Text provided:
Anyone who knows me knows how much I love Céline, as well as how much I have loved her for pretty much my entire life. I barely know a time when she was not my favorite singer (let’s just put it this way— when I was young and everyone loved the Jonas Brothers and Justin Bieber, I loved Céline.) I even remember that when I got my first iPod in fifth grade, although it had hundreds of songs on it, the only ones I would listen to were the twelve Céline songs that I had downloaded on repeat. Or, my freshman year of high school, when I met my best friend and one of the first questions I asked her was if she liked Céline, because, obviously, if she had said no, I just knew our friendship would not work out. Clearly, not much changed throughout the years except for the fact that now I know many, many more songs than those first twelve that I started out with.

Today, I am just as much of a dedicated fan as have always been, if not, more. Having loved Céline forever, I now admire her not just as a singer, but as a person. In all her television appearances, interviews, concerts and other events she takes part in (all of which I follow and watch religiously), she always seems so gracious and kind, thankful and humble, and open and honest, which are traits that are hard to find in many other celebrities of her stature. Céline has worked beyond hard for everything she has achieved in her career and in her life, and it is apparent that she never takes anything for granted. She is a genuinely good person who wholeheartedly cares and is thankful for those around her who have helped her to get where she is today, from her family and friends, to her band and crew, writers and producers, and fans, just to name a few. Even with the events that have occurred in her life this past year, including losing her husband and longtime manager René Angélil, and her brother, Daniel Dion, to cancer just two days apart, she remains true to the person she is, and never seems to falter in her strength or commitment. I believe that Céline truly exemplifies the type of role model that we need more in the world of today, and I love being one among of her millions of fans.

Material shown:
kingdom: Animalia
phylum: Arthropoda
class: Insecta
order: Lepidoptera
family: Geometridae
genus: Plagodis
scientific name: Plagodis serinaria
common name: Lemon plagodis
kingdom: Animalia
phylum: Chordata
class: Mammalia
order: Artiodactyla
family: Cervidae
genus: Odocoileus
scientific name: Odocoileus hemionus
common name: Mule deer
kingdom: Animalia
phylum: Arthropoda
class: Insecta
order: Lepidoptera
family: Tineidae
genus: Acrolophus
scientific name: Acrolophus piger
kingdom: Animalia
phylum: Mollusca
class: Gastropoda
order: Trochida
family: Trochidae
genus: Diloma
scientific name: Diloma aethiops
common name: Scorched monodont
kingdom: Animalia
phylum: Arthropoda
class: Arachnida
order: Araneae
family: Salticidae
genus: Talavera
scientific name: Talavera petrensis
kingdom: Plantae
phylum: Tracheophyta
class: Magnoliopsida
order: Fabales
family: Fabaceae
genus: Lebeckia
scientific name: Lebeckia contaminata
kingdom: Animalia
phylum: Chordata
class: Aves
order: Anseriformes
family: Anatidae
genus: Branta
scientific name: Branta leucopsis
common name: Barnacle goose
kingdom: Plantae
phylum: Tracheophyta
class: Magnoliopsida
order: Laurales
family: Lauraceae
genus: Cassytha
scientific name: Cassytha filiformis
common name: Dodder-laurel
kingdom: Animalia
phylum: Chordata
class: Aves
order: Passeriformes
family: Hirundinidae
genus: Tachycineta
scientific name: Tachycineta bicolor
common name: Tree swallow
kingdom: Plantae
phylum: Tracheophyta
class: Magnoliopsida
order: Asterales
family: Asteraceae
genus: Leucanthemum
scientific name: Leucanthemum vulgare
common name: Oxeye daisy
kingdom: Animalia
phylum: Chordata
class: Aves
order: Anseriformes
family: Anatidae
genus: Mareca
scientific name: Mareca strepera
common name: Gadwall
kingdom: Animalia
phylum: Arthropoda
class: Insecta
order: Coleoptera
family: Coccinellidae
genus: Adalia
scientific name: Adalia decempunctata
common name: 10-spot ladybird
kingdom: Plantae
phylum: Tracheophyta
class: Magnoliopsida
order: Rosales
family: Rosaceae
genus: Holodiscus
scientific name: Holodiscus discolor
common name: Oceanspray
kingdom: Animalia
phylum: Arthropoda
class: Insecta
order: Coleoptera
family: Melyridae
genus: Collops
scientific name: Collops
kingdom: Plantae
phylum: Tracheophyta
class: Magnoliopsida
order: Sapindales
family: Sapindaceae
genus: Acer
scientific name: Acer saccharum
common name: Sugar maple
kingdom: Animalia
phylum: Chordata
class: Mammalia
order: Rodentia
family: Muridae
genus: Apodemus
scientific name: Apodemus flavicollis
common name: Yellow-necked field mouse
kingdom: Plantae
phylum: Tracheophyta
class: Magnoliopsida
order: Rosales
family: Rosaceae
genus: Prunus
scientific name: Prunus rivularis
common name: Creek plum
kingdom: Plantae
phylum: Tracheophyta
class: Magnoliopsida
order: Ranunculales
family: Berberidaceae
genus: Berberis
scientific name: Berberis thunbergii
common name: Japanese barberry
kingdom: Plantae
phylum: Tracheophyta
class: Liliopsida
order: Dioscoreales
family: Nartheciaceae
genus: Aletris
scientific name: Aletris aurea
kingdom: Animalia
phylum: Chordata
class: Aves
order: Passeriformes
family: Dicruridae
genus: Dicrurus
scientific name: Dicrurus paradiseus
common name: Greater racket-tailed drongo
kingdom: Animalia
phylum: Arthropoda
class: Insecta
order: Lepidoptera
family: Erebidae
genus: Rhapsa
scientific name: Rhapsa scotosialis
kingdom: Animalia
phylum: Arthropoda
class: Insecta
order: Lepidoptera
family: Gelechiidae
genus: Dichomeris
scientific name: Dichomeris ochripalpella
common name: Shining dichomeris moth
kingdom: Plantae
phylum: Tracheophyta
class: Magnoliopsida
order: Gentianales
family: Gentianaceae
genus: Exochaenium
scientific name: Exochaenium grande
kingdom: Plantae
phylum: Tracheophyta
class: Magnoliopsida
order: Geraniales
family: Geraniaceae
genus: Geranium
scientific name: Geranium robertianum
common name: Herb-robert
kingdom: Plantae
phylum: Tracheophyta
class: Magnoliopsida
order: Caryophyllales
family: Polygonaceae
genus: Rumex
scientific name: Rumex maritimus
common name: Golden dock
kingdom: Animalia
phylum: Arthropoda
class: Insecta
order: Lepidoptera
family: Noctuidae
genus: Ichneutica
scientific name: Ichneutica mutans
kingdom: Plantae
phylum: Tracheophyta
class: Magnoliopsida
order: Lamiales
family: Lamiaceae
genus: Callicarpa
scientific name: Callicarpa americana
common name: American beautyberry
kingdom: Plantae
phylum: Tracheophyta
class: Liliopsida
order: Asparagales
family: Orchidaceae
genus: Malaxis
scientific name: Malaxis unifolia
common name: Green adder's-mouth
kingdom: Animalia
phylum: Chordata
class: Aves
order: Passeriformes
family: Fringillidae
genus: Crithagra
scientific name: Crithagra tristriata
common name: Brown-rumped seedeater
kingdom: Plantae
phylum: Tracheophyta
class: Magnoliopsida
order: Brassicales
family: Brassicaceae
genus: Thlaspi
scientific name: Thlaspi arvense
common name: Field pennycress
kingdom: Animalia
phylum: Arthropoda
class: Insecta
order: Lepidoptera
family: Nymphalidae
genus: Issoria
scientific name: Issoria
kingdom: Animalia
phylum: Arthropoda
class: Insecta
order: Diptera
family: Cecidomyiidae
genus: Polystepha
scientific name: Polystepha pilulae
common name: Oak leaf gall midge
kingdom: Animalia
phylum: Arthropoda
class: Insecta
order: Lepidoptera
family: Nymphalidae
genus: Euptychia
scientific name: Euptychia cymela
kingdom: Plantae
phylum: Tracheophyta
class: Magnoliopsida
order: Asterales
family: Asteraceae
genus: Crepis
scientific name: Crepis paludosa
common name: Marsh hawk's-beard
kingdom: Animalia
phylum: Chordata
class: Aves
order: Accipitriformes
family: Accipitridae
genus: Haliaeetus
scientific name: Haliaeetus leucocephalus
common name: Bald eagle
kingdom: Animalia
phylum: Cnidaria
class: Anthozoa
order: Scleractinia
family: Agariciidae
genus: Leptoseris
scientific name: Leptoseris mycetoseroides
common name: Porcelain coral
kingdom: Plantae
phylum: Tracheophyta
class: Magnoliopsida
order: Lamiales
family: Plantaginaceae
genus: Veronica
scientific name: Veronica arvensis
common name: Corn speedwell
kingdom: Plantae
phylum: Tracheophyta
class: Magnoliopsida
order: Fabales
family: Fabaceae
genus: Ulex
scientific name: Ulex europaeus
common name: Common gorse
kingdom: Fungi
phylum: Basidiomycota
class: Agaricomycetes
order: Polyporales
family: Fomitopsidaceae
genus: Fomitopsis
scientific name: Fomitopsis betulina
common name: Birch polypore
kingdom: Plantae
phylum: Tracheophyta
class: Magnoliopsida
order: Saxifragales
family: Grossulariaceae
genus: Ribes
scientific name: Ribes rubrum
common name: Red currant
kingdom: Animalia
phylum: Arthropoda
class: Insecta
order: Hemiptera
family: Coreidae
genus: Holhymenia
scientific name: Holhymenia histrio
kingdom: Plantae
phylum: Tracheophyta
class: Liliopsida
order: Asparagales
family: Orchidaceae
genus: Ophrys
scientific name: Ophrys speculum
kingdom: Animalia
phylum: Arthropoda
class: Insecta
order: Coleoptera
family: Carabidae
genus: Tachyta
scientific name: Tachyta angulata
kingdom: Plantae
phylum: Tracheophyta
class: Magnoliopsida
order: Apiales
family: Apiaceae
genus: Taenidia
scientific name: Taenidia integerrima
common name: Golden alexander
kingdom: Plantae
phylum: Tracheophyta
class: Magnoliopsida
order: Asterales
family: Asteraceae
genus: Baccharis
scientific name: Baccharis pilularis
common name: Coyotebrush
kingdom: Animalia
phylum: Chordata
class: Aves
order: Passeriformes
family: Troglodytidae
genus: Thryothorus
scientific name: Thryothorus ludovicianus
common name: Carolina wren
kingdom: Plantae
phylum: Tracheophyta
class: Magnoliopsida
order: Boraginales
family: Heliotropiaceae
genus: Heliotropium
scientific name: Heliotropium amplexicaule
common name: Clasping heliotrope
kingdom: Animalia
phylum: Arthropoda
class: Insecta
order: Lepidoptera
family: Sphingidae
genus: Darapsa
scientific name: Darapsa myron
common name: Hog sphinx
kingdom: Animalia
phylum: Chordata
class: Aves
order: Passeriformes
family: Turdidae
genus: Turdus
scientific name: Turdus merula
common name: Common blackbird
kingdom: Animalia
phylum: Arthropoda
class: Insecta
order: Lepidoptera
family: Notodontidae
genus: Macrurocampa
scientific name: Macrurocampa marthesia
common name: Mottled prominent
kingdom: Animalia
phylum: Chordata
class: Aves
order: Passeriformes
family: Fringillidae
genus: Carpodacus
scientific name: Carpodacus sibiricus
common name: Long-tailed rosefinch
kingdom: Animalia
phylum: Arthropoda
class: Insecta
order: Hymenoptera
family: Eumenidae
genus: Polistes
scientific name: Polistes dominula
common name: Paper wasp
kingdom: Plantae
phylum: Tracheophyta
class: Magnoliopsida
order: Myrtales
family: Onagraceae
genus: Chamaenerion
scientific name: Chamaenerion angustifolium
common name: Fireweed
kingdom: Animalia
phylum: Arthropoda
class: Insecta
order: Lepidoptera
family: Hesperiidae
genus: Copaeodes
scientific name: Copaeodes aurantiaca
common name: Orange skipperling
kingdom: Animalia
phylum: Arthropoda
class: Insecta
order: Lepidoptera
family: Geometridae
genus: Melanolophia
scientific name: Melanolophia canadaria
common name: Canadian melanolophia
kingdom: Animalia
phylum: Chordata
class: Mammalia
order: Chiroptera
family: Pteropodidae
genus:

Required action 1:
Please copy the passage about loving Céline word for word, beginning at "Anyone who knows" and stopping after "started out with.".
Required action 2:
Pick up the piece about being a lifelong Céline fan after its final sentence and keep writing it.

Final answer 1:
Anyone who knows me knows how much I love Céline, as well as how much I have loved her for pretty much my entire life. I barely know a time when she was not my favorite singer (let’s just put it this way— when I was young and everyone loved the Jonas Brothers and Justin Bieber, I loved Céline.) I even remember that when I got my first iPod in fifth grade, although it had hundreds of songs on it, the only ones I would listen to were the twelve Céline songs that I had downloaded on repeat. Or, my freshman year of high school, when I met my best friend and one of the first questions I asked her was if she liked Céline, because, obviously, if she had said no, I just knew our friendship would not work out. Clearly, not much changed throughout the years except for the fact that now I know many, many more songs than those first twelve that I started out with.

Final answer 2:
All of this being said, when I was opening my presents last Christmas Eve, and opened the tickets to her concert, I could hardly believe it— I would be seeing Céline live in Québec City! After counting down the 241 days between December 24th and August 21st, taking a twelve hour train ride from New York to Montréal, followed by a three hour car ride to Québec City, the concert finally arrived, and I can honestly say that I do not know any other amount of time that was worth the wait as much as this matter of time was.

From the moment the show began, and Céline stepped out in one of her always fabulous outfits (this time it was a black Nicolas Jebran three-piece ensemble), I felt like I was in a dream, like it could not be real that I was watching her perform live in front of me. Although she sang and spoke mostly in French, it did not make a difference to me at all. I still knew every song, as many of my favorite songs of her’s are her French songs, and, even though I do not usually know exactly what they mean, it never matters —like Céline always says, music is a universal language.

As for her performance, she was nothing short of stellar in every song she sang, from her English hits such as “Because You Loved Me” and “My Heart Will Go On,” to her French hits like “Pour que tu m’aimes encore” and “S’il suffisait d’aimer,” to covers of Prince’s “Purple Rain” and Queen’s “The Show Must Go On” (which she recently recorded), not to mention two songs from her new album Encore un soir, “À la plus haute branche” and “Ordinaire,” which was just released on August 26. But, really, would you expect anything less from one of the greatest singers of all time, especially Céline?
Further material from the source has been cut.